The redirection of the worst damage from industrial production has continued into the post-colonial era where agribusinesses are taking advantage of cheap labour and cheap land by moving their operations to the tropics. While the international community has responded vigorously to the Covid-19 pandemic, infectious diseases that cause a substantial health burden in the oppressed nations are largely ignored.   

Monoculture and mega-farms 

It is not habitat destruction alone that heightens the risk of disease emergence, but also the fact that wild habitats are replaced with monoculture farming – the practice of keeping animals or crops of the same species and with nearly identical genomes. It is an attractive option for agribusinesses since it is simpler, easier to automate and requires fewer employees. As a result, three quarters of the world’s food today is generated from as few as 12 plants and five animal species. 

When a ‘wild’ virus strikes a monoculture, its severity is drastically increased. This is because natural selection, which in wild animals allows immune evolution to track pathogens and ensure within-species variation, has been replaced with artificial selection. While this increases production and economic gains, it simultaneously reduces genetic variation and prevents animals from co-evolving with a natural environment comprising benign and pathogenic microorganisms. Consequently, farm animals’ immune response is weak, and exacerbated by the physiological distress they endure in their state of captivity. 

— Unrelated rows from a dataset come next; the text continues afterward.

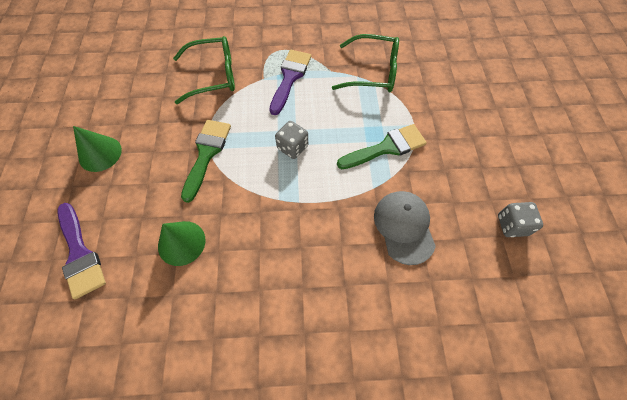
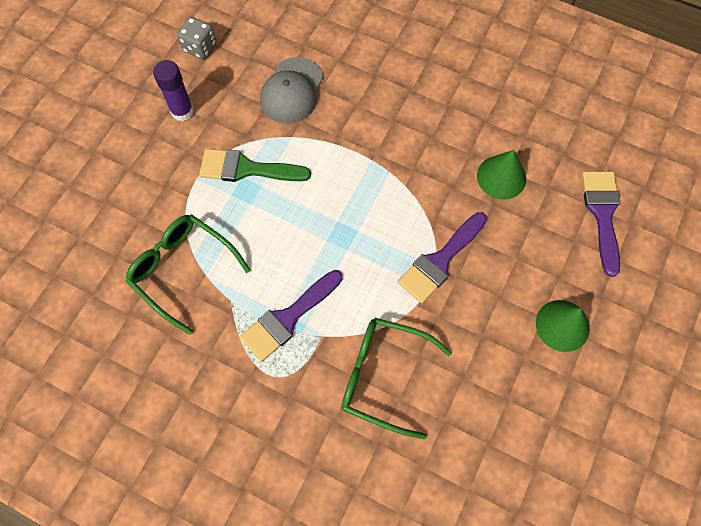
camera: 150 degrees left, 5 degrees up
(206, 153) = (440, 261): green brush -> purple brush
(292, 147) = (343, 220): grey dice -> none
(470, 164) = (182, 111): none -> purple glue stick

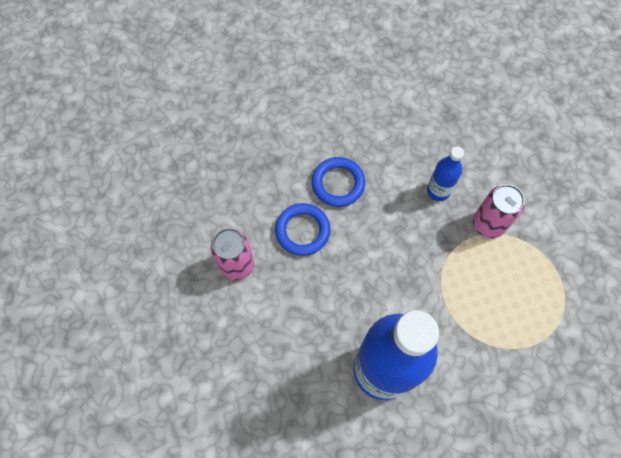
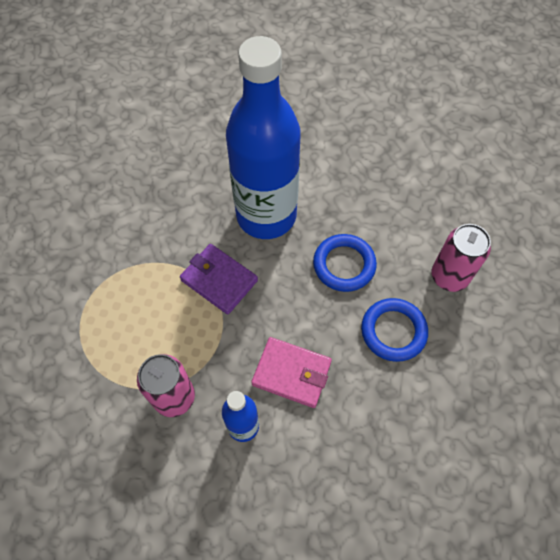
camera: 165 degrees right, 5 degrees down
(338, 183) = (372, 402): blue ring -> blue ring (344, 265)
(393, 219) = (291, 373): none -> pink wallet
(438, 313) = (219, 280): none -> purple wallet

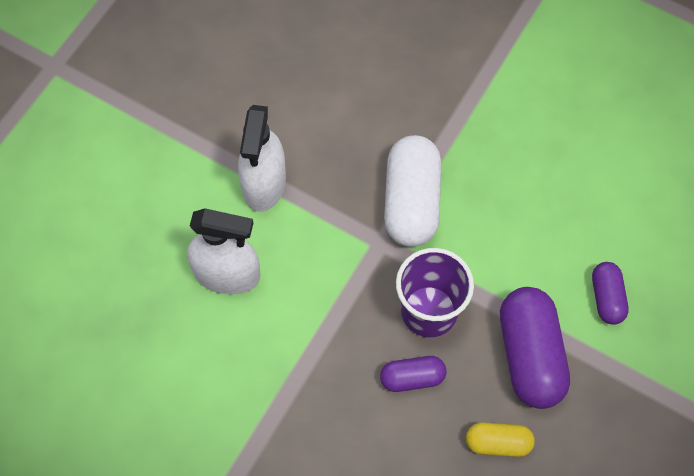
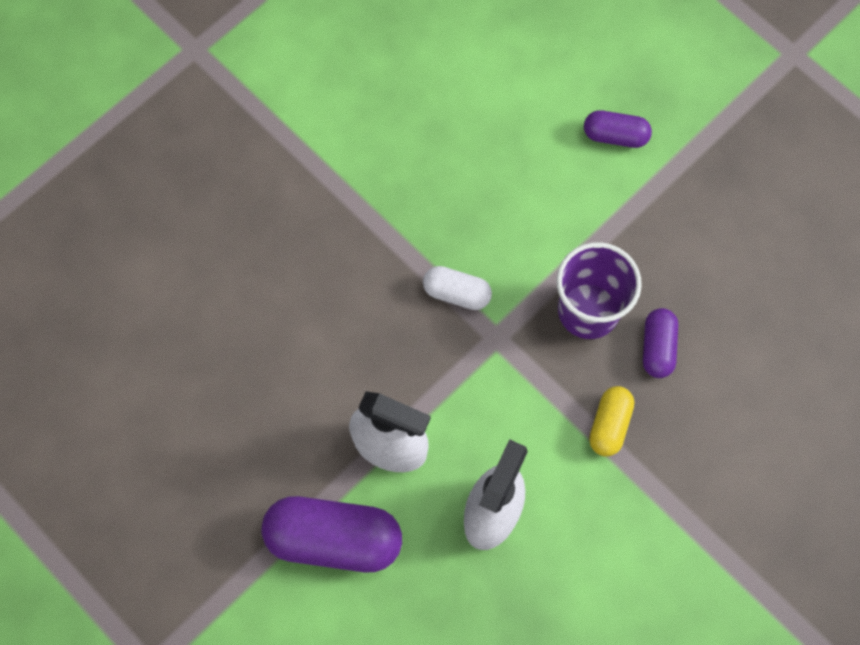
camera: 75 degrees left, 5 degrees up
(411, 201) = (456, 293): white capsule -> white capsule, size x0.54
(498, 443) = (743, 284): yellow capsule -> yellow capsule (609, 425)
(530, 355) = (659, 227): purple capsule -> purple capsule (334, 539)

Bird flu is a salient example. Studies have shown that while the source of nearly all influenza subtypes comes from wild bird populations, no endemic strains of influenza have been found in the wild birds themselves. Instead, multiple low infectious influenza subtypes in such populations develop into harmful viruses only once they enter domestic bird farms. 

Crowded conditions and large farm animal population sizes make the transmission of pathogens easier. In 1998 swine flu virus was discovered in North Carolina, USA – the same year the state’s pig population hit ten million, up from two million just six years earlier.

The end of agribusiness

Even though many viruses are wholly avoidable, governments worldwide – in an effort to protect profits – choose to pick up the pieces rather than hold agribusiness accountable. Given the stakes, immediate action is needed. Rather than restarting the economy that produced the damage, we must end agribusiness by destroying the private ownership that lay at the roots of its foundation. We must institute systematic socialised changes including the socialisation of land and natural resources. The redistribution of land would not only achieve a greater diversity in food production but also preserve the natural evolution of our ecosystems which, in turn, protects our farms from harmful pathogens. Only with socialism can the plundering of nature be stopped and nature’s ability to protect itself be restored.